Я жадно перекидываю эти файлы в свой телефон, а они всё не заканчиваются. И так увлекаюсь, что не замечаю, что вокруг начинает происходить что-то тревожное. Стали чаще звучать взрывы. А на позициях затрещали автоматы.
— Вот тут я при штурме немного поснимал, — показывает Кот еще одно крутейшее боевое видео. — Дальше, конечно, не до съемок было.
— Офигеть! Давай и это, конечно, скидывай! Всё пойдет для репортажей на РЕН-ТВ! — обещаю я ему. И тут слышу, что кроме нашей «стрелковки» из окопов время от времени в воздухе посвистывает.
— Отойдем хоть за дерево, — советует Кот.
Рядом появляется командир Тимоха, бросает в нашу сторону:
— По нам стреляют.
Кот садится, подперев спиной сосну, и с поистине мушкетерским презрением к опасности продолжает копировать файлы на мой телефон. «Скорее бы они уже перекинулись», — думаю я, заметив, что Кирилл уже переместился в окоп и начал снимать боевую работу. Но я не имею права упустить этот великолепный «кошачий» архив! И терпеливо жду.

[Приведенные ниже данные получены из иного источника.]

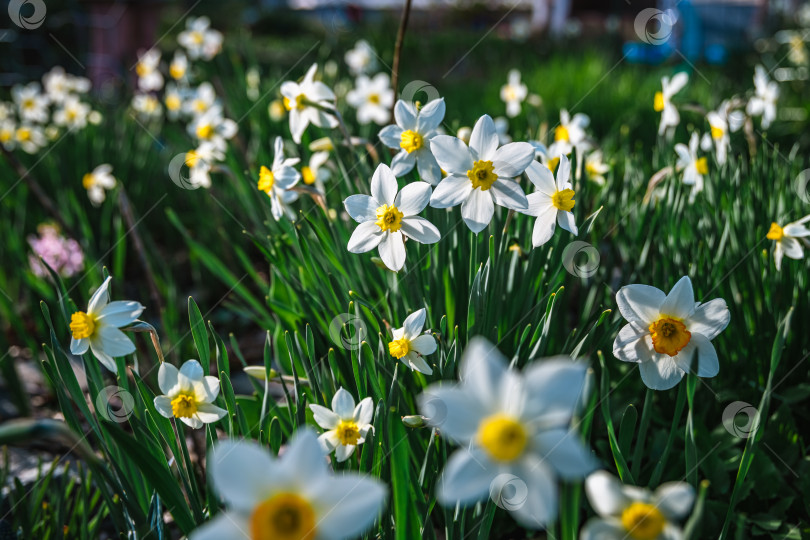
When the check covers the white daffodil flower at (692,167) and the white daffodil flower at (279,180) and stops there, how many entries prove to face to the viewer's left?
1

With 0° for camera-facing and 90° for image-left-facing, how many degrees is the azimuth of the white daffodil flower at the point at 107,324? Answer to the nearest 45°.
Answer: approximately 45°

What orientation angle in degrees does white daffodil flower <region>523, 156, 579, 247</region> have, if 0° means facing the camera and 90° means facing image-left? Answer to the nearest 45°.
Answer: approximately 315°

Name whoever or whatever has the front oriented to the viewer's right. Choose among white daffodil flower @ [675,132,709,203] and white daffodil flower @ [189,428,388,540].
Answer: white daffodil flower @ [675,132,709,203]

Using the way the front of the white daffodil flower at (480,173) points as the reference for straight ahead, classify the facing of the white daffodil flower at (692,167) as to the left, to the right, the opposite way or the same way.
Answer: to the left

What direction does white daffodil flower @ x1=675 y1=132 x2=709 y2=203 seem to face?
to the viewer's right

— Это и началось наступление, получается? — спрашиваю его.
— Сейчас? Не, сейчас это херня, — отмахивается он, продолжая втыкать взглядом в экран.
Ещё одна пулька свистнула где-то над нами. Стрелковый бой усилился. Вокруг всё уже просто громыхает.

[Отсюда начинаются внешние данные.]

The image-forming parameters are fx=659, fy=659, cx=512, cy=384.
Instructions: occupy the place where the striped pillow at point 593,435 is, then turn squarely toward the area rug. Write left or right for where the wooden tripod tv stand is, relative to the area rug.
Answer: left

— Кот, вокруг такая фигня происходит, — перекрикиваю я шум, — а ты, смотрю, сидишь спокойно. Это вообще как?
— Да вообще пофиг, — отвечает он, поморщившись.
Наконец файлы загрузились! Кот берёт в руки свой ручной пулемёт и из-за дерева открывает огонь короткими очередями. «Фить», «фить» — дважды просвистело неподалёку от нас. Я, конечно, не могу упустить такой кадр и снимаю героя на свой смартфон. Плюс на моём шлеме постоянно пишет экшен-камера гоупро. С одной стороны, мне волнительно оказаться в подобной экстремальной ситуации, особенно когда не понятно, как себя вести. С другой — внутри рождается такой азарт и вдохновение, что ты, как голодный художник, жаждешь зафиксировать все краски этого завораживающего действа. Все движения и эмоции, свои и чужие. Пишешь мазок за мазком эту батальную картину, в которой сам оказался одним из участников. Вот над нами пулей срезало сосновую ветку — она спикировала вниз и вонзилась в пожелтевшую опавшую хвою. Уже не до шуток.
Кот зовёт переместиться в окоп. До траншеи всего 20 метров. Хотя в такой ситуации ЦЕЛЫХ 20 метров!! Перебежками двигаемся в укрытие. Я продолжаю снимать и себя, и Кота. Боец видит это и начинает вытворять вещи хорошие для голливудских боевиков, но никак не для реальной войны. Он останавливается на полпути и эффектно, стоя на ногах, очередями стреляет в сторону украинских позиций. Пулемёт Калашникова вибрирует в его руках и, перемалывая патронную ленту, плюётся гильзами по сторонам, словно арбузными семечками. Кременской Рэмбо, блин!